How Brighouse Charity is Supporting Homeless, Elderly and Vulnerable People in West Yorkshire
Brighouse-based charity Focus4Hope is combatting loneliness across West Yorkshire. Founder and CEO Louise Reed shares how they're tackling the cost-of-living crisis with a new food bank and pre-loved boutique shop
The body of a three-year-old Syrian boy named Alan Kurdi washed up on a beach in Turkey, after he and two other members of his family drowned during an attempt to flee to safety. ‘My youngest daughter was the same age and I wanted to do anything I could to help,’ says Louise. ‘I started volunteering with a community group, and the work we did really opened my eyes to the charity sector and how people can make a difference. Walking through Leeds city centre, I saw a big homelessness problem, and when driving back from Calais after an aid trip, I decided that I wanted to set up my own charity more local to where I live. My grandma had ended up in a nursing home and I’d decided I wanted to do something for the elderly too. So I got 12 friends together, we came up with the name, the ethos and the vision and the rest, as they say, is history.’
Since then, Louise and her team have helped thousands of vulnerable people, as well as refugees in France. Locally, they work predominantly with the elderly, the homeless, those who are fleeing domestic violence, and isolated and lonely individuals in need of support. ‘Around 19 of us took part in a skydive to raise money for our mini bus so we’re able to do more and help more people,’ she adds. ‘We did continue to help out with the refugee crisis until the pandemic hit. That’s when we had to completely flip what we were doing because we were all about bringing people together and out of their homes, but suddenly we had to keep people safe and in their homes. We support a lot of the elderly people who don’t have family living around them and as soon as the government said that over 70s had to isolate, I called an emergency meeting to work out how they’d get their shopping and prescriptions. That was on the Saturday and by the Tuesday we were fully operational as a food bank.
‘It was never my intention to be a food bank but we’ve continued to do that ever since,’ Louise goes on. ‘We’ve just recently changed to a social supermarket model. This is a way a lot of food banks are going now. We’ve referred a lot of people through to Noah's Ark, where they get what they call a debt relief order, to get a clean slate to start again. With the supermarket, they become a member for £6 per week and we’ve chosen a Foodsavers model (a tried and tested model in Bradford). £1 of that goes into a Credit Union savers account, which helps people budget their money. It’s going really well, and the feedback is amazing. It’s giving people their dignity back but not only that – we’re also seeing them face-to-face again and they’re engaging and meeting new friends.’

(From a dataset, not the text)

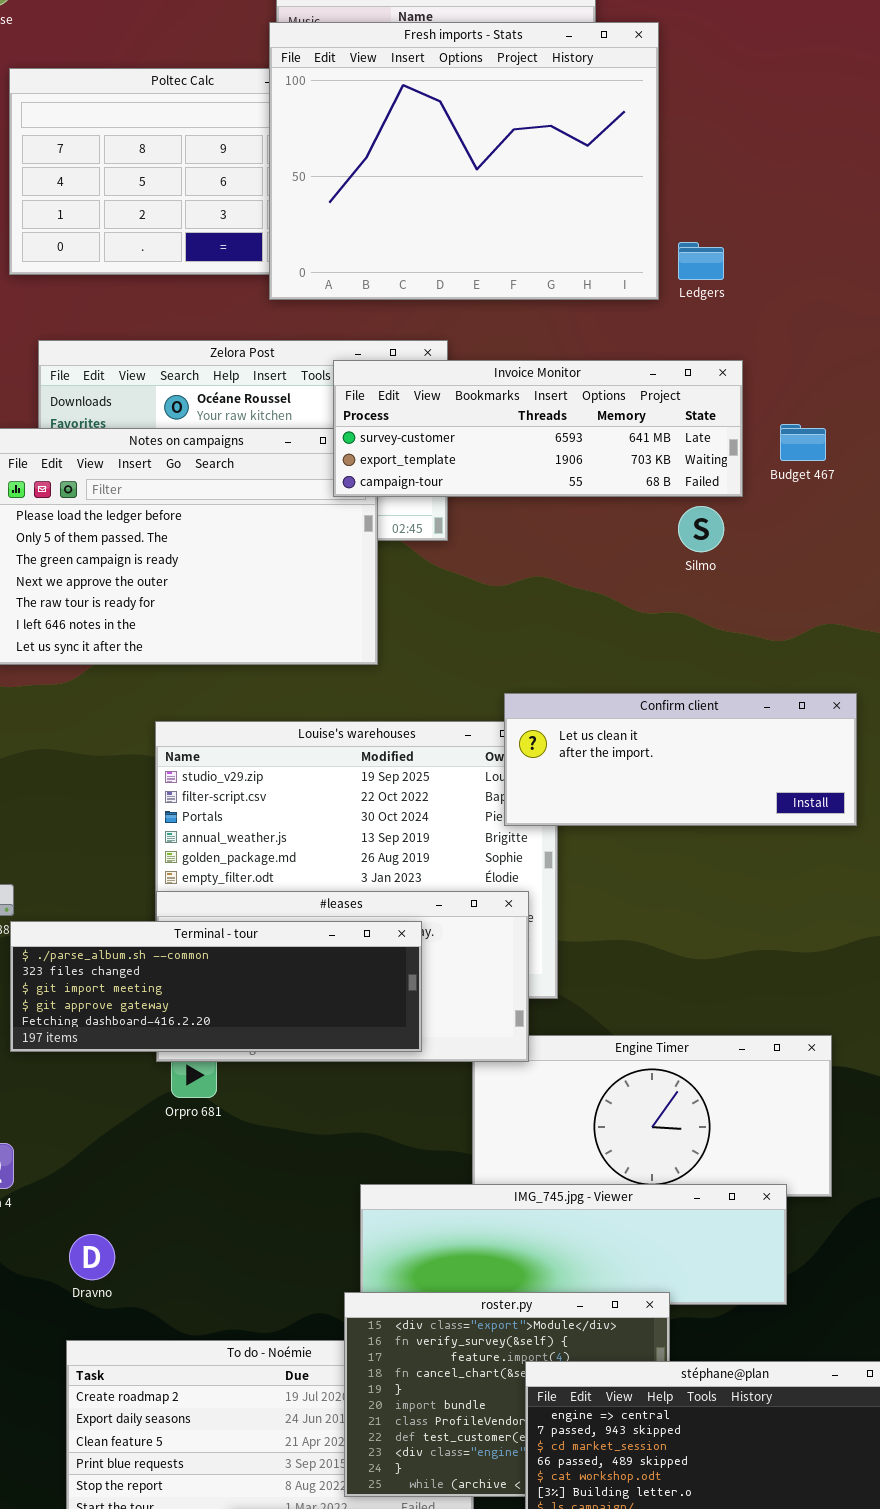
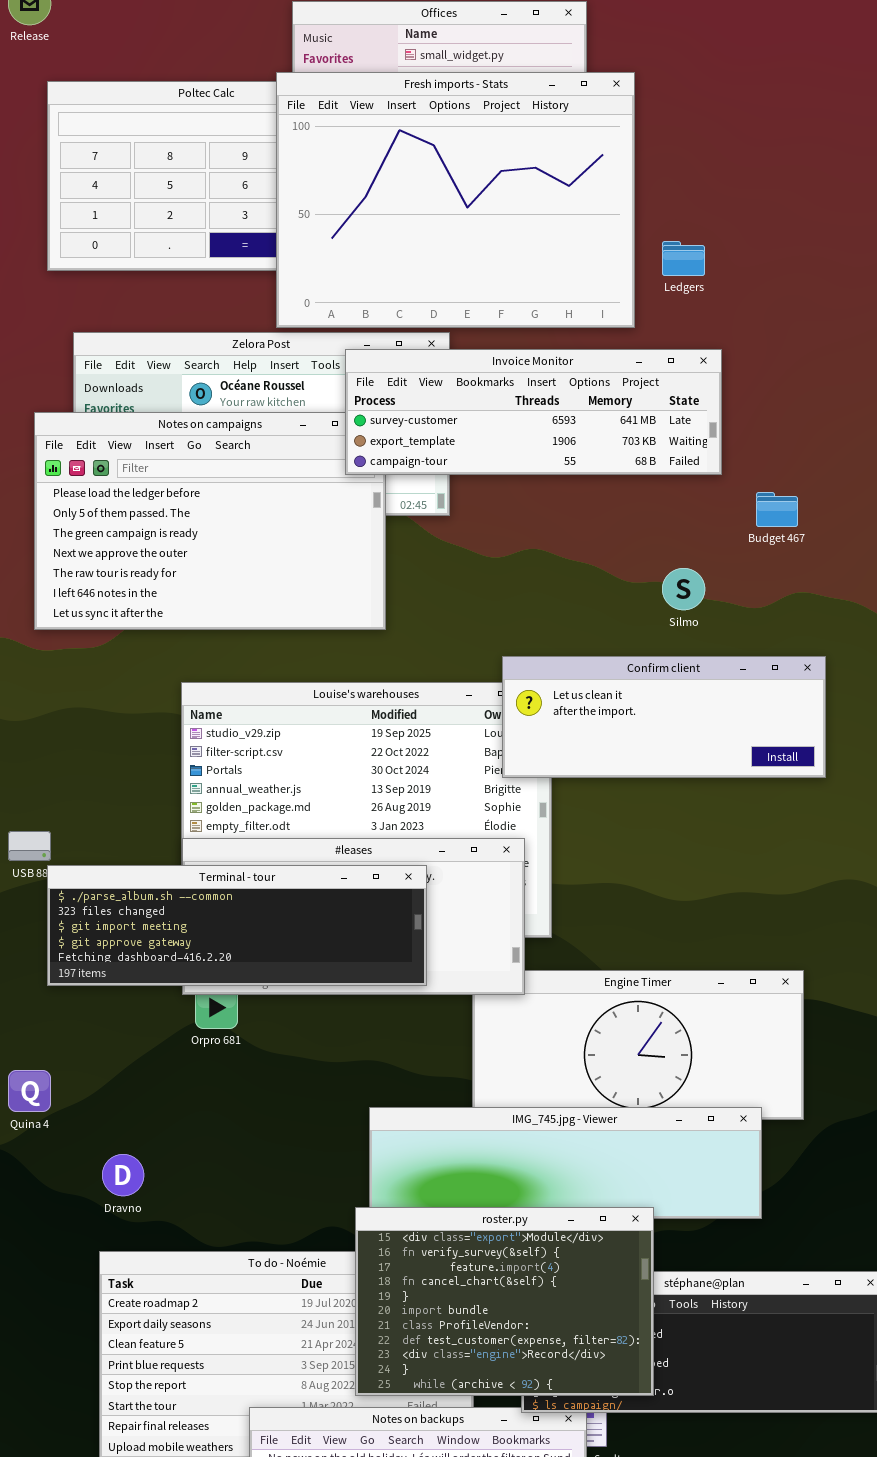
Fresh imports - Stats: [269,22,659,300] -> [276,72,635,328], moved
Budget 467: [780,424,826,461] -> [756,492,798,527], moved
Silmo: [678,506,724,552] -> [662,568,705,610], moved
roster.py: [344,1292,670,1497] -> [355,1207,654,1396], raised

Post-pandemic Louise is finding that some people are still feeling isolated. ‘We’re giving people a safe way to be together,’ she says. ‘I love when I see people in town who we introduced, and now they’re going for a coffee outside of what we do. We take the elderly on days out in our mini bus, all over Yorkshire – anywhere within an hour’s drive. They have lunch while they’re out and they say how nice it is to be able to eat and have other people to chat to, rather than being on their own at home.’
Most recently, Focus4Hope has opened a pre-loved boutique store called Replenish. ‘Brighouse has lots of charity shops so we didn’t want to be just another charity shop,’ Louise explains. ‘With our ethos of sustainability, we’re right on trend. Every penny raised in the shop goes straight back into the community, which is amazing, and we’re making designer, good quality clothes affordable. That’s a really exciting new venture for us. The supermarket is too. We’re growing really fast, which is sad on one hand because it means the demand is still there as more people are struggling, particularly with the cost-of-living crisis, but it’s good that we’re able to meet that need and show that support is out there.’
• Provided more than 13,000 food parcels over the course of the pandemic.
• Delivered more than 12,000 meals and support to the homeless in Leeds for over five years.
• Begun Focus4SEN – a support group for the parents of children with special educational needs.
• Helped 54 people fleeing domestic abuse.